The anti-inflammatory properties of omega-3s likely play a role here. The trial specifically enrolled people with elevated markers of inflammation, and EPA’s ability to reduce inflammatory signaling in the brain may partly explain why it helps in this subgroup. This doesn’t mean omega-3s work as a standalone treatment for everyone with depression, but for people whose depression involves a strong inflammatory component, EPA supplementation at adequate doses shows real promise.
Protection Against Cognitive Decline
Higher omega-3 blood levels are associated with a lower risk of dementia. A large study examining early-onset dementia found that people in the top fifth of blood omega-3 levels had a 40% lower risk compared to those in the bottom fifth. This association held for both DHA and non-DHA omega-3s, and the relationship was consistent when omega-3 was analyzed as a continuous variable, meaning that higher levels tracked with progressively lower risk.
The mechanisms likely overlap with what’s already described: better membrane function, healthier neurotransmitter signaling, reduced neuroinflammation, and maintained glucose uptake in neurons. None of this guarantees prevention, but it does suggest that long-term omega-3 intake is one of the more evidence-supported dietary strategies for protecting brain function as you age.
Best Food Sources of Omega-3
The richest sources of brain-ready EPA and DHA are fatty fish. A 3-ounce serving of salmon provides about 4.5 grams of combined EPA and DHA. Other strong options include mackerel (about 2.5 grams per fillet), herring (1.5 grams per 3 ounces), and trout (0.5 grams per 3 ounces). Even light canned tuna provides around 170 mg per 3-ounce serving. Two to three servings of fatty fish per week will comfortably meet most adults’ needs.

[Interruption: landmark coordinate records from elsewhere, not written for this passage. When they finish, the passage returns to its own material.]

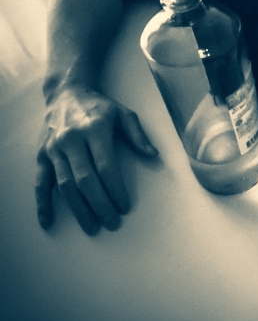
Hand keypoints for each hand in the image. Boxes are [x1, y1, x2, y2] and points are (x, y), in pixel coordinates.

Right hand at [36, 87, 157, 234]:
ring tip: (93, 227)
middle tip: (112, 223)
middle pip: (85, 179)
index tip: (125, 206)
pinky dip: (43, 203)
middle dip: (100, 204)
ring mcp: (54, 149)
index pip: (105, 166)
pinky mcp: (42, 154)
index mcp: (95, 130)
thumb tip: (153, 155)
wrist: (67, 92)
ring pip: (65, 185)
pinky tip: (48, 221)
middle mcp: (72, 140)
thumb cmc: (100, 107)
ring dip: (79, 209)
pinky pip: (41, 182)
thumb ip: (138, 135)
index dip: (115, 189)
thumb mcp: (124, 113)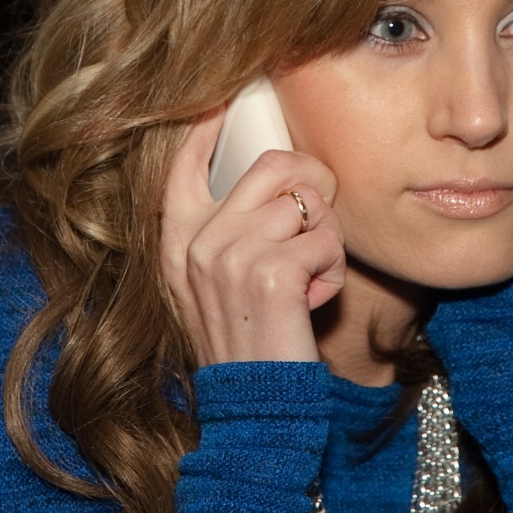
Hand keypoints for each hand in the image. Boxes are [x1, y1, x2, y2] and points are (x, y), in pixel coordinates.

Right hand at [160, 108, 346, 366]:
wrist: (255, 410)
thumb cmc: (250, 343)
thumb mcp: (217, 285)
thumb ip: (230, 232)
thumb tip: (274, 179)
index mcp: (179, 241)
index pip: (183, 167)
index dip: (202, 128)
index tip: (219, 102)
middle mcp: (198, 242)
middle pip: (273, 164)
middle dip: (313, 183)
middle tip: (317, 222)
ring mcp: (229, 255)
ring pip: (308, 203)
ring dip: (325, 240)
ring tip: (308, 280)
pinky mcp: (269, 274)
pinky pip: (326, 239)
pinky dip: (334, 269)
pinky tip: (314, 300)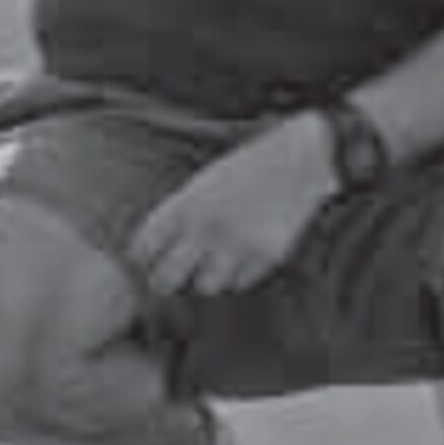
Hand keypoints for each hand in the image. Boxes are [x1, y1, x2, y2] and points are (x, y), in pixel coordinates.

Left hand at [129, 112, 334, 298]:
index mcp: (186, 204)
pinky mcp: (266, 257)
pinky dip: (239, 274)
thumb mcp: (205, 181)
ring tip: (216, 261)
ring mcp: (237, 246)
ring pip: (204, 287)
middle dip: (166, 280)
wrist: (301, 157)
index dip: (142, 258)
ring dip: (207, 277)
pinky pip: (240, 282)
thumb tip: (159, 248)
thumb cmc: (250, 165)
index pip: (142, 250)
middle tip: (172, 276)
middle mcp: (207, 229)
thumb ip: (181, 213)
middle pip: (165, 280)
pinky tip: (245, 253)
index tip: (147, 260)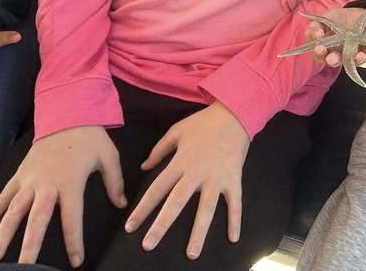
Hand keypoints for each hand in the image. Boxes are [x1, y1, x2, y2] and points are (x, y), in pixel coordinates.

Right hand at [0, 126, 124, 266]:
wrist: (67, 112)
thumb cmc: (90, 137)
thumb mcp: (108, 157)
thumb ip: (114, 183)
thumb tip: (121, 204)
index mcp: (70, 183)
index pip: (72, 219)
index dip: (74, 241)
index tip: (75, 261)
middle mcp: (47, 185)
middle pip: (36, 220)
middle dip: (29, 246)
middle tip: (24, 268)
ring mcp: (30, 180)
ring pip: (13, 212)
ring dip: (2, 235)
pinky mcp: (20, 174)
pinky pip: (5, 196)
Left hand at [125, 102, 247, 258]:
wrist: (234, 113)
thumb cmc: (203, 123)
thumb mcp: (176, 131)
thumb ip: (159, 150)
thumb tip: (143, 167)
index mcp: (180, 162)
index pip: (157, 189)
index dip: (142, 209)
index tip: (130, 227)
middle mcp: (196, 173)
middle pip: (176, 203)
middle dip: (162, 225)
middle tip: (148, 245)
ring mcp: (217, 177)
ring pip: (206, 209)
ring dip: (198, 232)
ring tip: (191, 253)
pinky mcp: (234, 178)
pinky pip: (235, 202)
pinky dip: (235, 220)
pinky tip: (233, 238)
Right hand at [307, 7, 365, 68]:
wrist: (358, 12)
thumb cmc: (338, 18)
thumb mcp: (325, 18)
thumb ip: (316, 26)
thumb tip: (315, 34)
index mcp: (325, 48)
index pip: (319, 55)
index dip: (318, 53)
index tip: (319, 47)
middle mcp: (338, 54)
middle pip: (334, 62)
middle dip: (333, 60)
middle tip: (332, 58)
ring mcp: (353, 54)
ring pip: (353, 61)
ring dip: (356, 59)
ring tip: (359, 56)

Plant sources like flaxseed, chia seeds, and walnuts contain ALA, a precursor that your body can convert into EPA and DHA, but the conversion rate is poor. In men, only about 8% of ALA converts to EPA and less than 4% to DHA. Women convert somewhat more efficiently (roughly 21% to EPA, 9% to DHA), likely due to the influence of estrogen on the conversion enzymes. A tablespoon of flaxseed has 2.35 grams of ALA, and a cup of walnuts has about 3.3 grams, but after conversion losses, very little of that becomes the DHA your brain needs.
For people who don’t eat fish, algal oil is the best alternative. A tablespoon provides around 500 mg of DHA, sourced directly from the same microalgae that fish get their omega-3s from. This bypasses the conversion problem entirely.
Safety at Standard and High Doses
At typical supplemental doses, omega-3s have an excellent safety profile. A systematic review and meta-analysis of randomized trials found no increase in bleeding risk among people taking omega-3 supplements compared to placebo. Rates of hemorrhagic stroke, intracranial bleeding, and gastrointestinal bleeding were all similar between groups. Background use of blood-thinning medications did not change this finding.
The one exception involves high-dose purified EPA (the kind used in prescription formulations at 4 grams per day). At that level, there was a 50% relative increase in bleeding risk, but the absolute increase was only 0.6%, which researchers described as clinically very modest. For the vast majority of people taking standard fish oil or eating fish regularly, bleeding is not a meaningful concern.